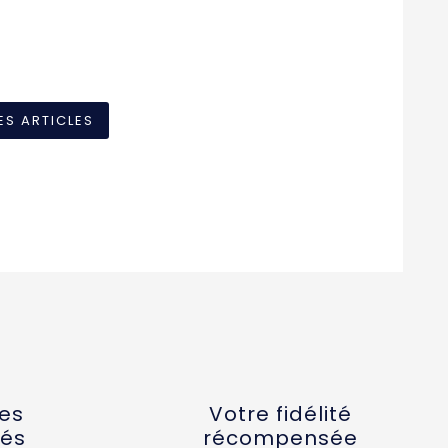
ES ARTICLES
tes
Votre fidélité
és
récompensée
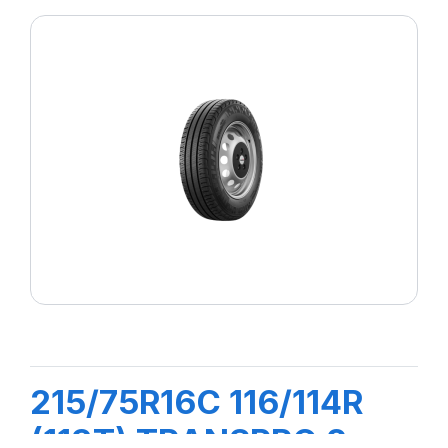
215/75R16C 116/114R
(113T) TRANSPRO 2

WORK TO BE COMPLETED:
Could you retype every line above exactly as it appears, skipping the pictures?

OUTPUT FOR THIS EXERCISE:
ES ARTICLES
tes
Votre fidélité
és
récompensée
215/75R16C 116/114R
(113T) TRANSPRO 2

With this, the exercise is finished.